African green monkeys are Old World monkeys and hence make a-gal. If you produce VSV in Vero you should use heated serum otherwise your virus titer will be reduced by complement. As for the mice, semi-sterile wouldn't be enough – you would have to raise them gnotobiotically in which case they would have severe digestive problems. I'm not aware of primate antigens incorporated into VSV but I wouldn't be surprised if some were present. The old dogma, that enveloped viruses exclude host proteins when budding, has already been disproven for some viruses. And it's a good question why the a-gal antibodies are such low titer. Your suggestions make sense but I haven't come across the real reason.
Wow. I had not heard that the immune system had such a focus on α-Gal. Have you read how antibodies are able to distinguish between α-Gal and a longer chain of saccharides that terminate with α-Gal? Thanks.
Wow. I had not heard that the immune system had such a focus on α-Gal. Have you read how antibodies are able to distinguish between α-Gal and a longer chain of saccharides that terminate with α-Gal?
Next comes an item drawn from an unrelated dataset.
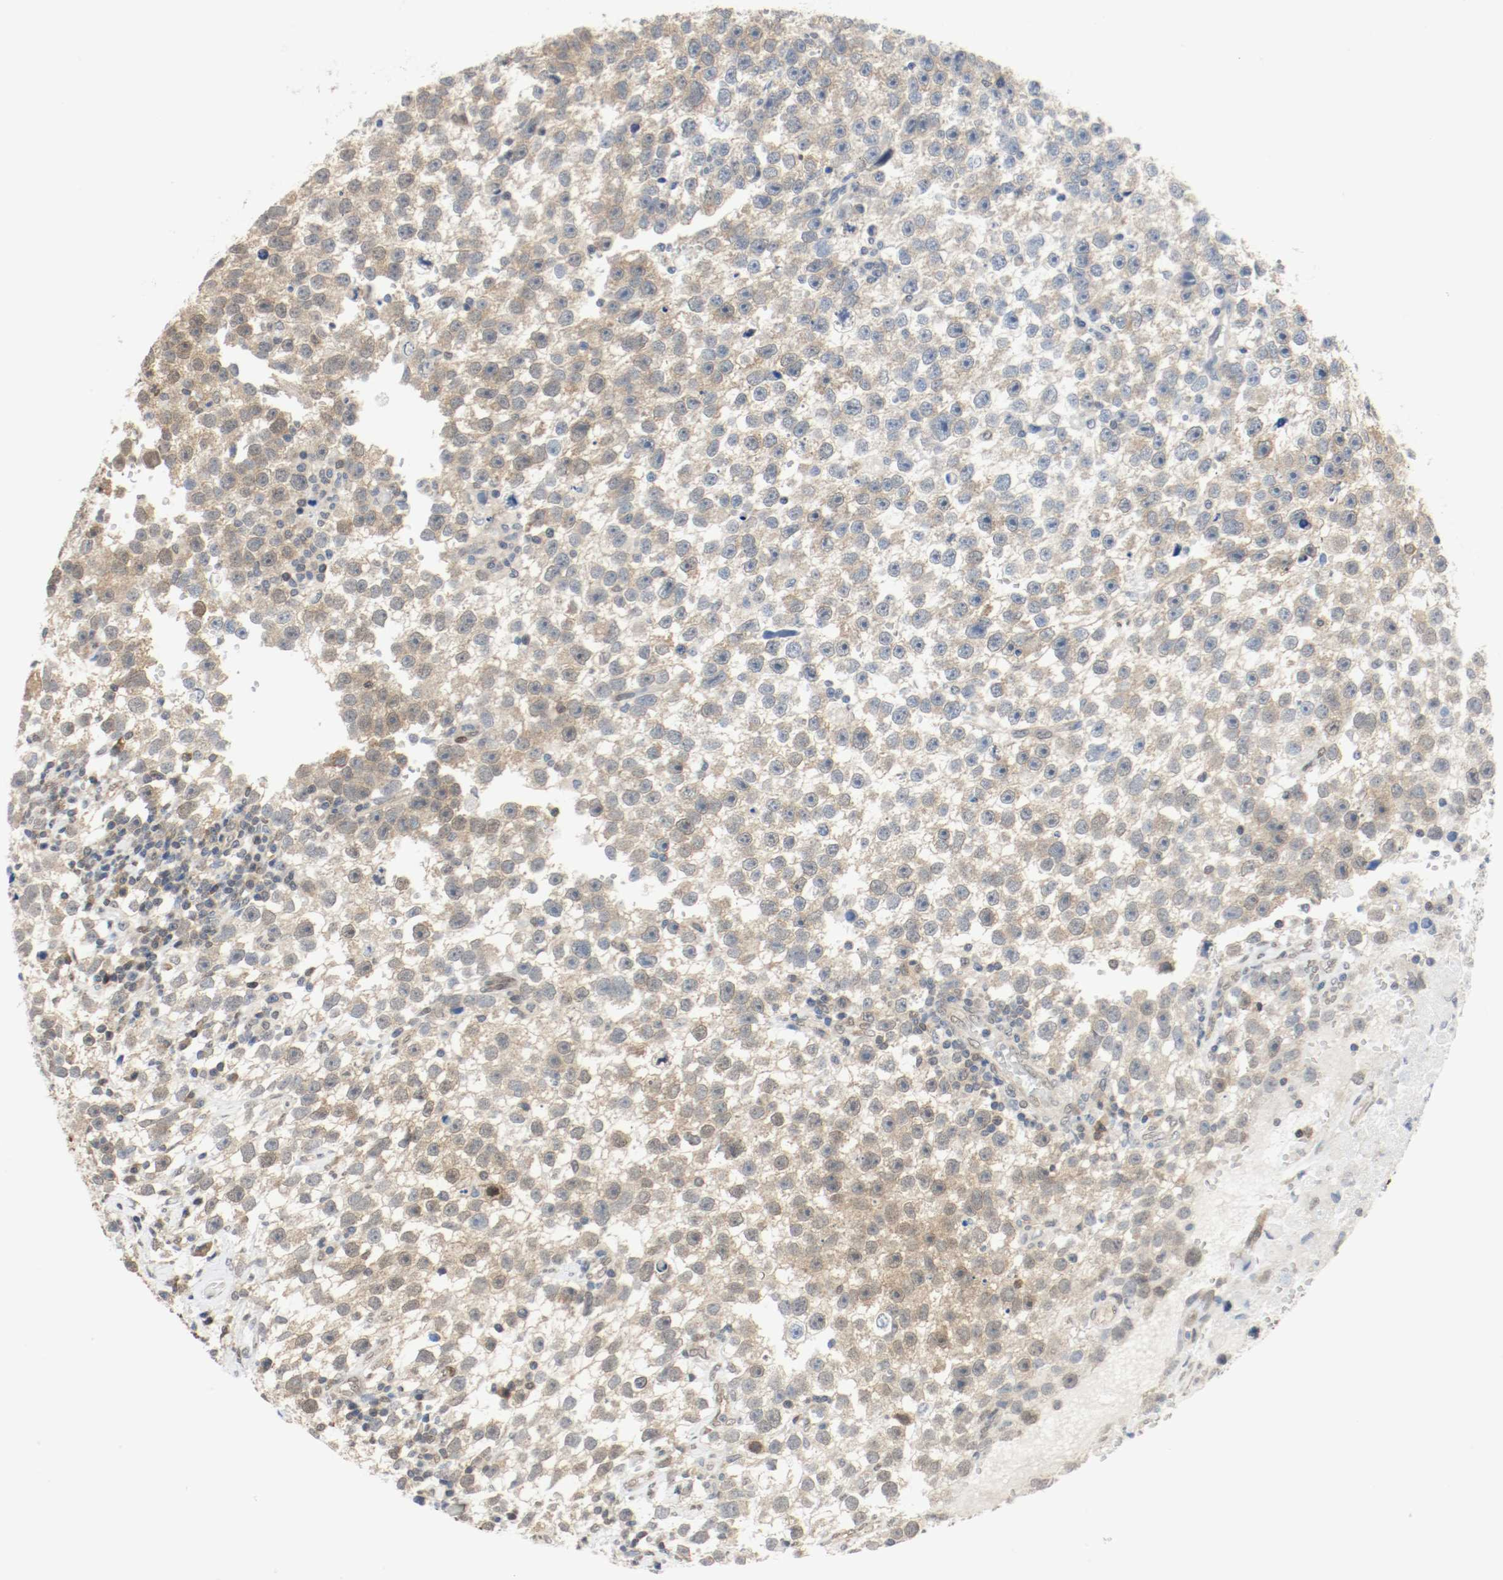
{"staining": {"intensity": "weak", "quantity": ">75%", "location": "cytoplasmic/membranous,nuclear"}, "tissue": "testis cancer", "cell_type": "Tumor cells", "image_type": "cancer", "snomed": [{"axis": "morphology", "description": "Seminoma, NOS"}, {"axis": "topography", "description": "Testis"}], "caption": "Immunohistochemical staining of human seminoma (testis) exhibits low levels of weak cytoplasmic/membranous and nuclear protein staining in approximately >75% of tumor cells. The staining is performed using DAB brown chromogen to label protein expression. The nuclei are counter-stained blue using hematoxylin.", "gene": "PPME1", "patient": {"sex": "male", "age": 33}}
Thanks.
please I have a question ? when new castle disease virus(NDV) is injected in embryonated eggs it takes several days to kill the chicken embryo and its supposed to kill them in two days . I ‘ve been told that these eggs are vaccinated and the virus is neutralized by antibodies .my question is .. if the virus is neutralized by antibodies then why the chicken embryos died ?and when i made hemagglutination test to estimate the titer of the virus i’ve found a high titer what is that supposed to mean ?please can you explain that to me I am ula from iraq and i really appreciate your help.